Usage¶
Nearest-neighbor resampling¶
LocalCov estimates a local covariance matrix from each observation’s
nearest-neighbor neighborhood and draws one synthetic value from the estimated
multivariate normal distribution.
import synloc as s
data = s.sample_trivariate_xyz(1000)
resampler = s.LocalCov(data=data, K=30, n_jobs=1)
synthetic = resampler.fit()
synthetic is a pandas.DataFrame with the same columns as data.
If a variable is constant inside a local neighborhood, that variable is copied
exactly for the synthetic value drawn from that neighborhood.
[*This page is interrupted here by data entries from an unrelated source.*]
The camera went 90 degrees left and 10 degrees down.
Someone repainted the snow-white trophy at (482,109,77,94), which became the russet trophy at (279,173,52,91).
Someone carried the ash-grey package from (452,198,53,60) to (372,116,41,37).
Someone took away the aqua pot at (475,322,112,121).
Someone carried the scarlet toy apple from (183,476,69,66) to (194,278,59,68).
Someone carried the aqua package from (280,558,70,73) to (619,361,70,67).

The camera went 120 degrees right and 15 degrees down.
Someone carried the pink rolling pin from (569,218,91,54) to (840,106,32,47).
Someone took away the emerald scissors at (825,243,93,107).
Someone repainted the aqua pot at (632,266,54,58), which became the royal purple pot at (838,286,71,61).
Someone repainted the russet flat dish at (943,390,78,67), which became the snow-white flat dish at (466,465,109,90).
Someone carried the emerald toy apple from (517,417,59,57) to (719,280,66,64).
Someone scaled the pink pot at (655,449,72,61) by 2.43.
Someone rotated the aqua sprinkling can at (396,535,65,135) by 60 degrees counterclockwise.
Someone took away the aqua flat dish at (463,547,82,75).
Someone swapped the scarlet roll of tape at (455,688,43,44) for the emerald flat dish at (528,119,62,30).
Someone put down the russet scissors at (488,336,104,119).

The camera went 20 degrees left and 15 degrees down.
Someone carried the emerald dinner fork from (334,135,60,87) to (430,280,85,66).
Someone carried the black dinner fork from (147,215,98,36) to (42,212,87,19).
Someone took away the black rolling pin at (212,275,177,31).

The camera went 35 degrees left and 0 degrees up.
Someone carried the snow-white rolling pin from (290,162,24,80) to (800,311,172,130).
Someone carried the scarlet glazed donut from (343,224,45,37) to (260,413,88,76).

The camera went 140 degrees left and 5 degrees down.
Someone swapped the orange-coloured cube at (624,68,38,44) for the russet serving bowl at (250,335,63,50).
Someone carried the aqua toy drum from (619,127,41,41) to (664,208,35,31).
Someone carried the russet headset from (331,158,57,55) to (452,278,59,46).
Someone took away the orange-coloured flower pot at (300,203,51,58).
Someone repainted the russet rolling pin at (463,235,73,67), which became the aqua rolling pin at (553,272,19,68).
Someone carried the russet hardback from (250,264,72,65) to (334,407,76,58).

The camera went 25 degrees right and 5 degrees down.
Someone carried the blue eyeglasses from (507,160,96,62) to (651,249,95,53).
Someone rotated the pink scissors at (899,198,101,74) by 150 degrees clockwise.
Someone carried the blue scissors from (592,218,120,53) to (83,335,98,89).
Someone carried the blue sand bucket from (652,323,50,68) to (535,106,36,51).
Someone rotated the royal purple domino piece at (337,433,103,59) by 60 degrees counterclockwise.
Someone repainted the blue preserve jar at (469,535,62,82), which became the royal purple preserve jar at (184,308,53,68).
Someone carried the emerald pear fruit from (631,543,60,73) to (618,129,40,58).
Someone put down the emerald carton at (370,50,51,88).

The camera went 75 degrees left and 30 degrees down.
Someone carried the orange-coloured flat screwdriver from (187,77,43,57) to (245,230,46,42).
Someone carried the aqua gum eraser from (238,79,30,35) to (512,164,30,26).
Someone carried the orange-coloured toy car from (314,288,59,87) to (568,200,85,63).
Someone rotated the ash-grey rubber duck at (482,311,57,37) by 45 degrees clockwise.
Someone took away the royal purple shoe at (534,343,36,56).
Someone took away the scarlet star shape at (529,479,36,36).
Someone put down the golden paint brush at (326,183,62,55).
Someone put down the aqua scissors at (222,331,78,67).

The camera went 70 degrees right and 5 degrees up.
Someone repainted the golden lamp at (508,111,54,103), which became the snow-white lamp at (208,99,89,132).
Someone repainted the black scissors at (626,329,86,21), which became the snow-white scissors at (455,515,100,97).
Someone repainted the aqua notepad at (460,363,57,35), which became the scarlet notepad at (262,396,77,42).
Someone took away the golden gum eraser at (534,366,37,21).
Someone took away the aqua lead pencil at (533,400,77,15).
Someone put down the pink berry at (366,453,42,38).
Use sample_size to request a different synthetic sample size:
synthetic = resampler.fit(sample_size=500)
Cluster resampling¶
clusterCov clusters the data with KMeans, estimates a covariance matrix
inside each cluster, and draws synthetic observations cluster by cluster.
If a variable is constant inside a cluster, that variable is copied exactly for
synthetic rows generated from that cluster.
import synloc as s
data = s.sample_circulars_xy(1000)
resampler = s.clusterCov(data=data, n_clusters=20, size_min=8)
synthetic = resampler.fit()
Visualization¶
After fitting, compare one, two, or three variables visually:
resampler.comparePlots(["x", "y"])
resampler.comparePlots(["x", "y", "z"])
The plotting helper is intended for quick diagnostics. For publication figures, use the returned synthetic data with your preferred plotting workflow.